Firstly, if you have a question about the ESL programme at Frankfurt International School, please review my information for FIS parents on the Parents section of this site. You may find an answer to your question.
Secondly, please bear in mind that I am a teacher with 4-5 ESL classes a day. I may not have time to answer immediately or comprehensively.
Lastly, please let me know if you find my advice useful. I take time to think about and answer questions, so I find it a little discouraging if I don't get some kind of reply. In particular, I'd like to know if my suggestions or comments have been helpful.
The first question comes from a teacher who was concerned about an activity in which young non-native speakers were asked to point out the grammar mistakes in sentences written on the board. She was concerned because she thought that incorrect language might reinforce errors that are already in the students' heads.
My reply: Thanks for your question, which is a very interesting one. Certainly, there was a time that teachers held strongly to the view that learners should avoid hearing and reading incorrect English and at all costs avoid speaking incorrect English. This approach is most closely associated with the Direct and Audiolingual Methods.
The current thinking is somewhat different. There has been a lot of discussion recently about the importance of language awareness (including of course grammar awareness). It is thought desirable to focus from time to time on language itself and not simply use it as a vehicle for conveying meaning. In this context it would be perfectly acceptable to ask students to point out the errors in a piece of text and ask them to suggest a corrected version. This seems to me to be essential training in getting them to recognize the errors in their own writing.
It's difficult for me to say however whether the practice is helping the students in your school. For a start they are young, and have not mastered their own mother-tongue to a sufficient extent to be as generally language aware as a 7th grader. Secondly, it would depend on the kind of mistakes that the teacher is exemplifying. Obviously, if the kinds of mistakes are those which would challenge the native-English speakers they will probably be way beyond the grasp of English learners.

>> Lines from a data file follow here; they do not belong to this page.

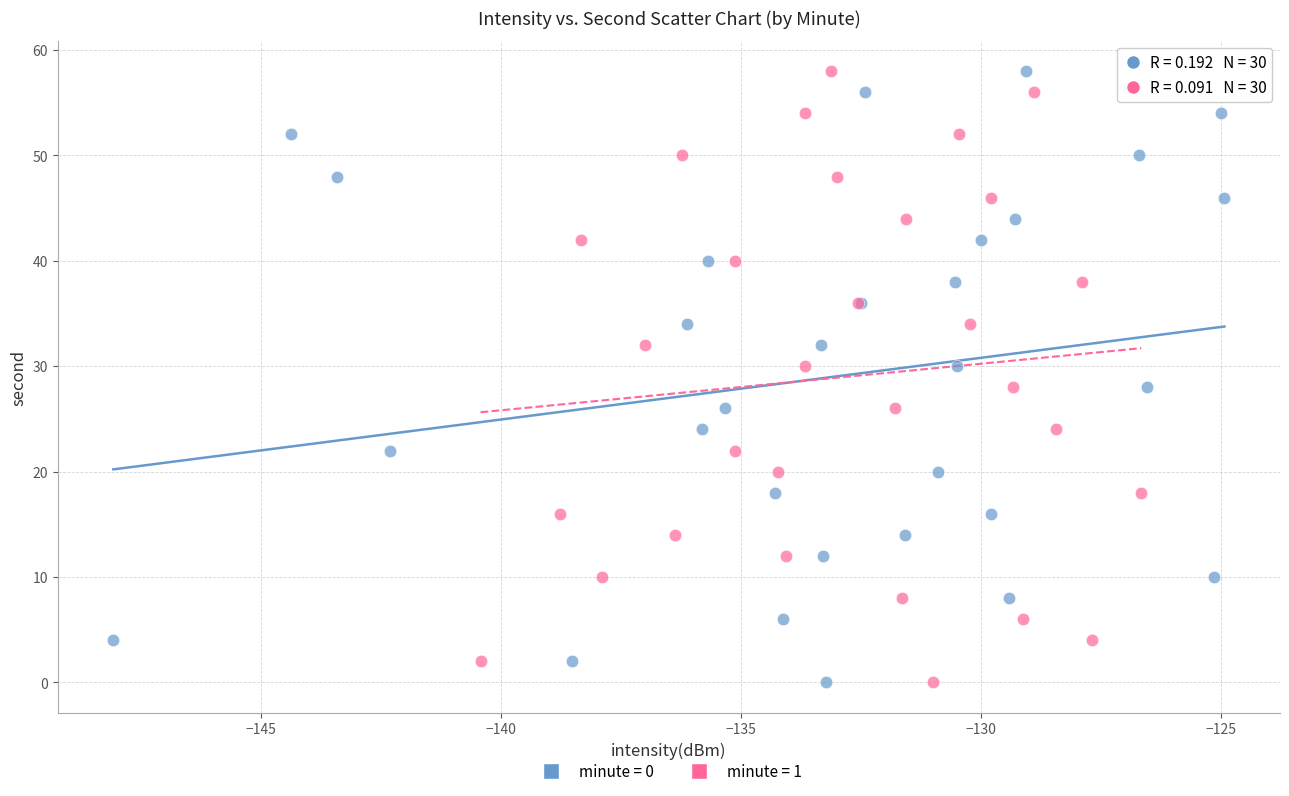

What are all the series names shown in the legend?

minute = 0, minute = 1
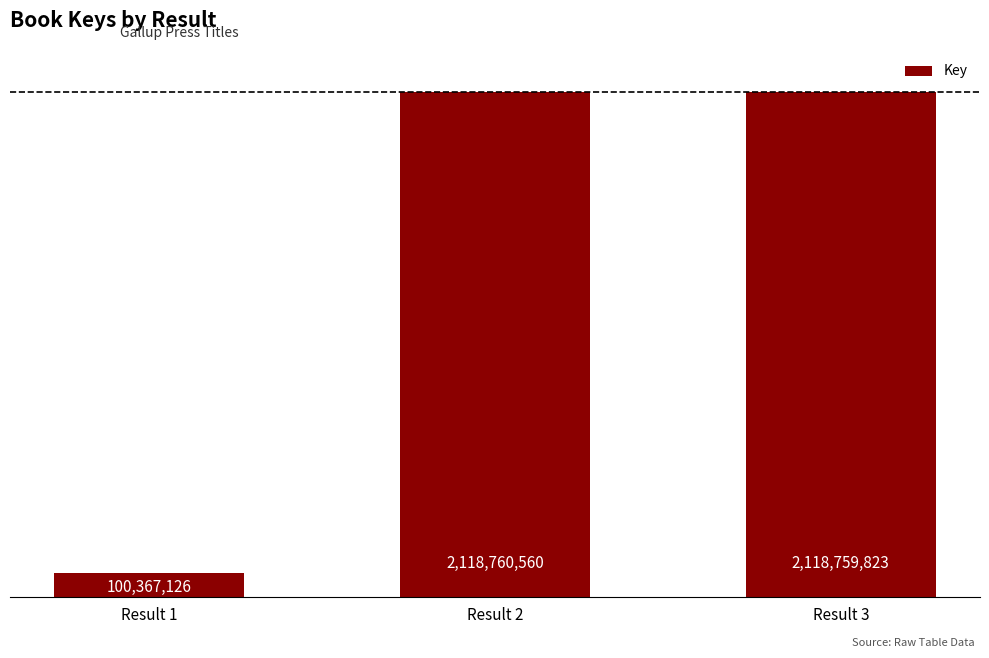

At which category does the chart reach its peak across all series?

Result 2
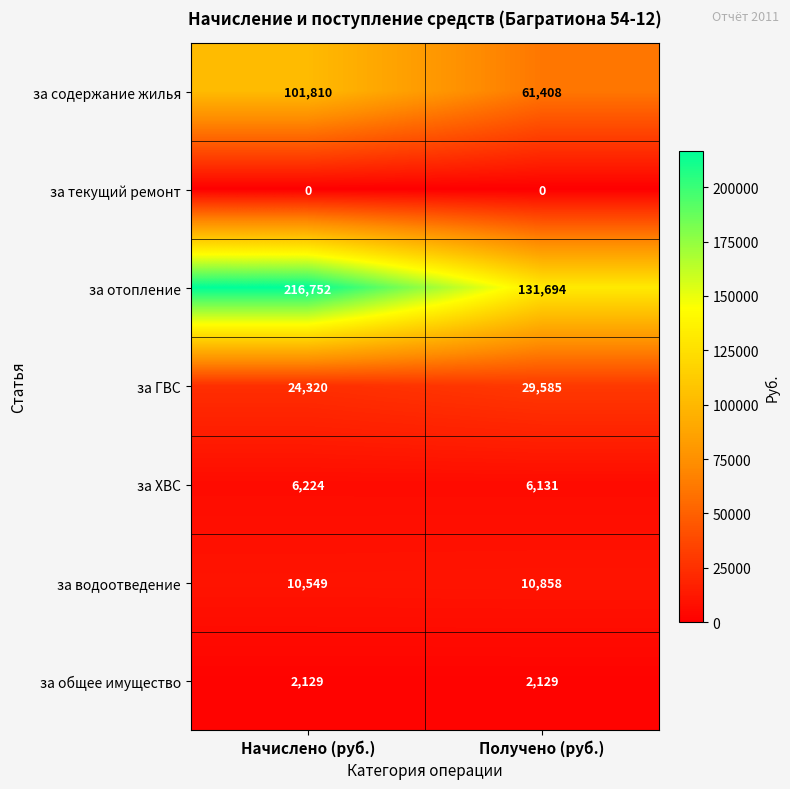

Reading left to right, transcribe all the data shown in this chart.

за содержание жилья: Начислено (руб.)=101810	Получено (руб.)=61408
за текущий ремонт: Начислено (руб.)=0	Получено (руб.)=0
за отопление: Начислено (руб.)=216752	Получено (руб.)=131694
за ГВС: Начислено (руб.)=24320	Получено (руб.)=29585
за ХВС: Начислено (руб.)=6224	Получено (руб.)=6131
за водоотведение: Начислено (руб.)=10549	Получено (руб.)=10858
за общее имущество: Начислено (руб.)=2129	Получено (руб.)=2129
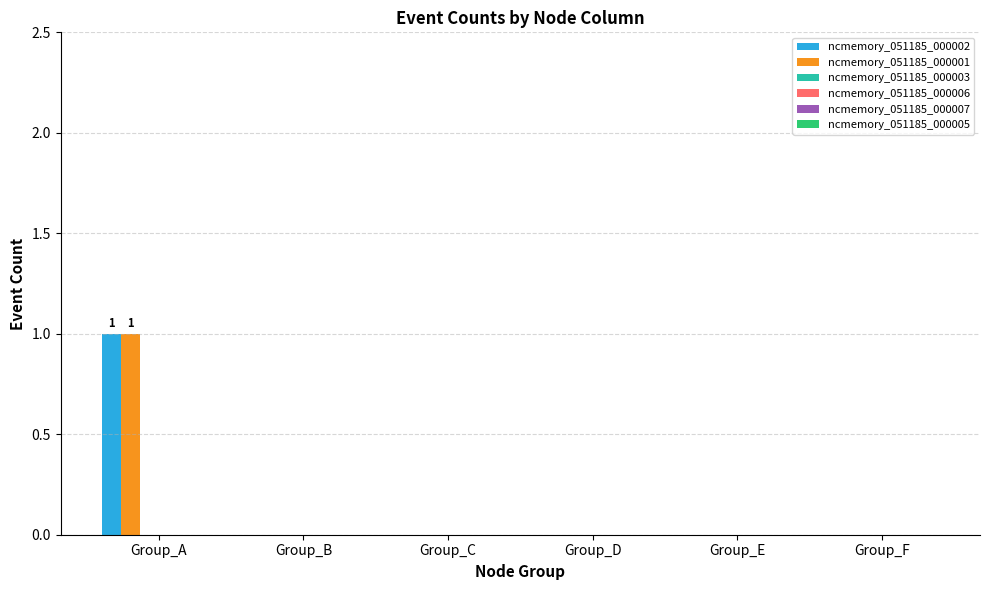

What is the maximum value shown in the chart?

1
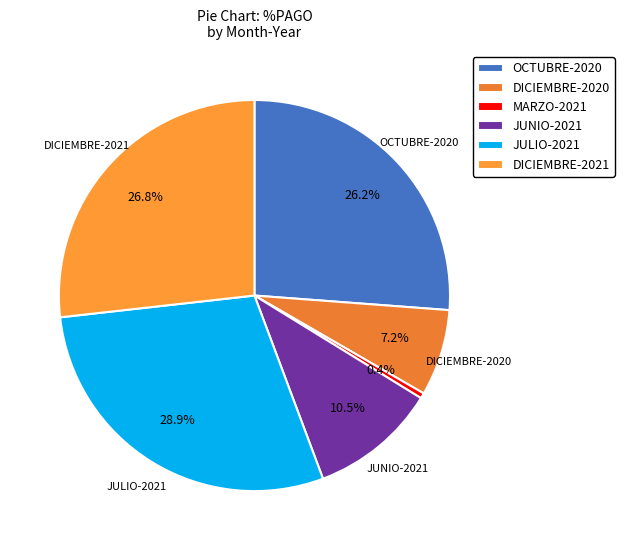

Is it true that DICIEMBRE-2020 is 1% of the pie?

False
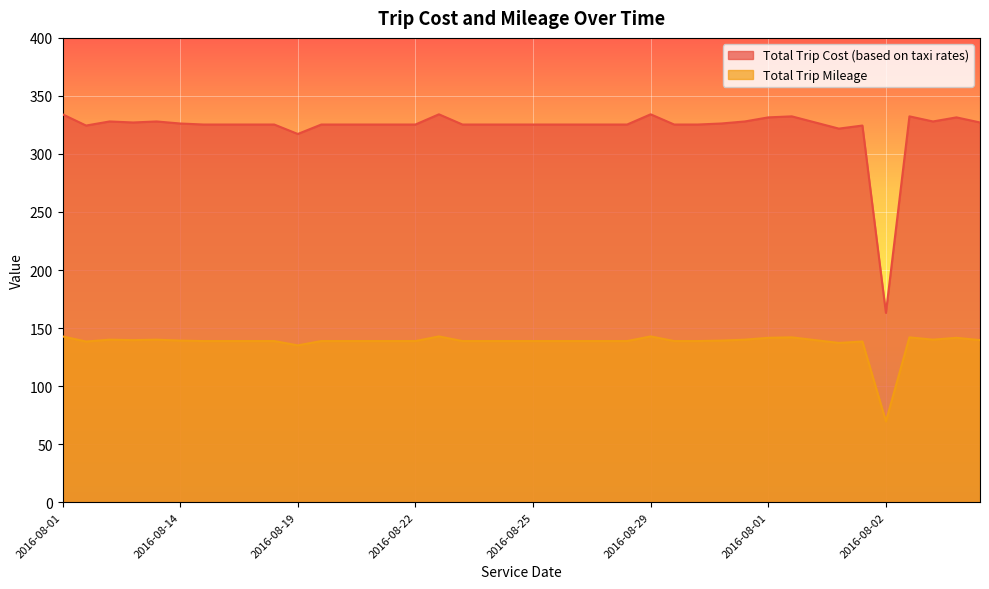

What is the difference between the maximum and minimum values in the Total Trip Mileage series?

73.2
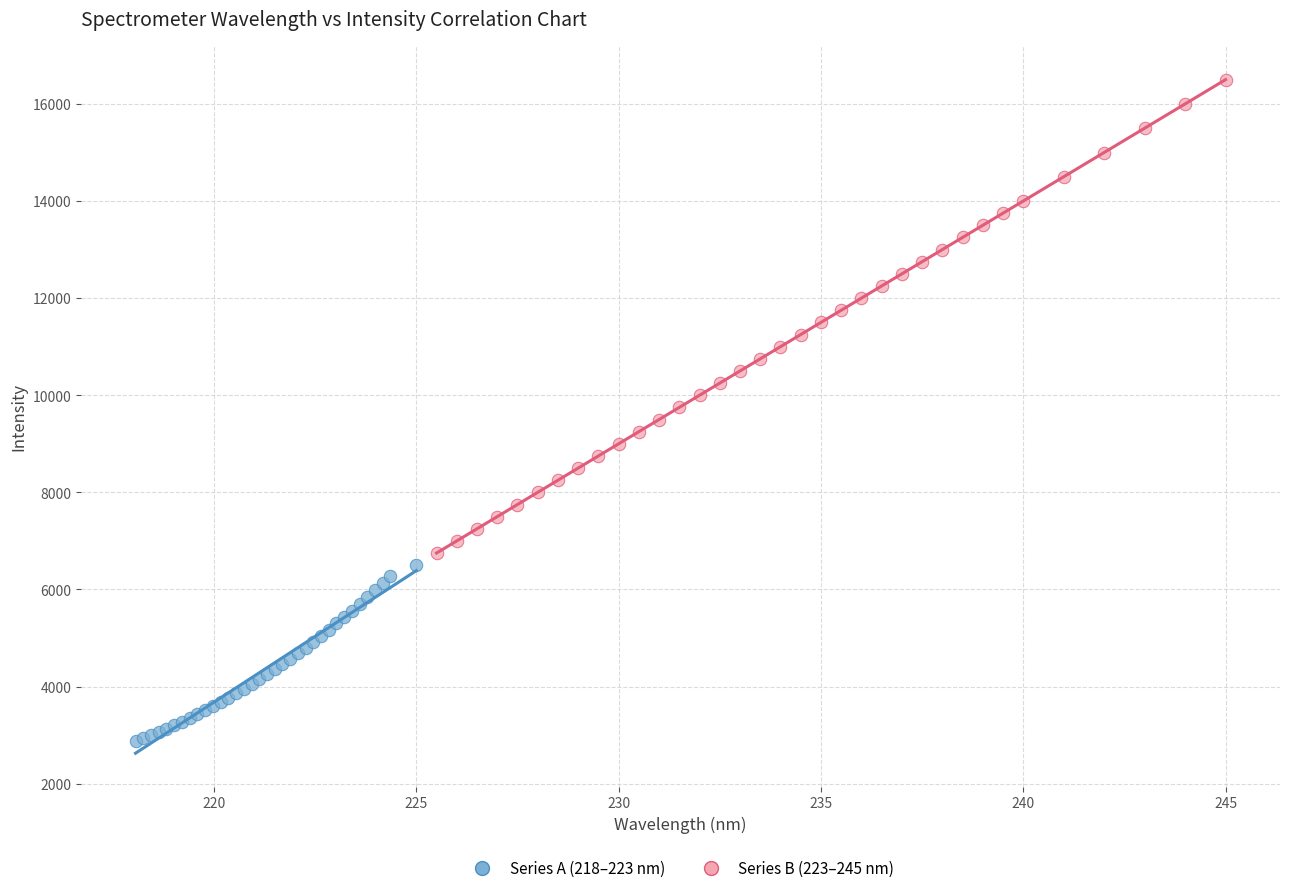

What are all the series names shown in the legend?

Series A (218–223 nm), Series B (223–245 nm)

And thirdly, it would depend on the kind of discussion that follows the identification of the mistakes - this may also be well beyond the comprehension of the ESL kids.
My web pages, and my teaching - of older kids - includes some examples of mistake finding, but these are aimed at non-native speakers from beginning level. This is not the case in your school so this kind of work may be problematic. (If you are interested in my views on teaching grammar, see my page at: http://esl.fis.edu/grammar/general/about1.htm The page also contains a reference to an article summarizing research that found that learners like to do grammar exercises in complementary pairs, e.g. recognizing whether the use of the present simple in a sentence is correct or whether the present continuous should be used. This is a kind of language awareness exercise using error recognition.)
I am sorry I can't offer more specific advice. I myself have not taught below grade 6 level and am reluctant to be too dogmatic about situations that I'm not familiar with!
This question comes from a teacher who was asking about the minimum standards of English required of students admitted to FIS Upper School.
My reply: As far as our program is concerned, we accept complete beginners through to the end of grade 8. Thereafter, they are supposed to have at least rudimentary English, but in practice the school is unlikely to turn anyone away. What is more likely is that they will tell the student to do a 3-month intensive English course at a language institute before joining.
The issue of having ESL students doing IB is a difficult one. Some of our students quickly reach a level of English that allows them to compete on equal terms with native speakers, but others of course achieve lower scores than they are capable of simply because they don't have time to learn the necessary language. There is no easy answer to this other than to be honest about the situation with the students and parents, and make clear to them the very demanding task they are facing. I very strongly recommend to them (and to the mainstream teachers) the importance of reading about and discussing the work in hand in their own language, so that they can build a strong conceptual base. Without this they are going to have enormous problems extracting meaning from the English language texts they have to read.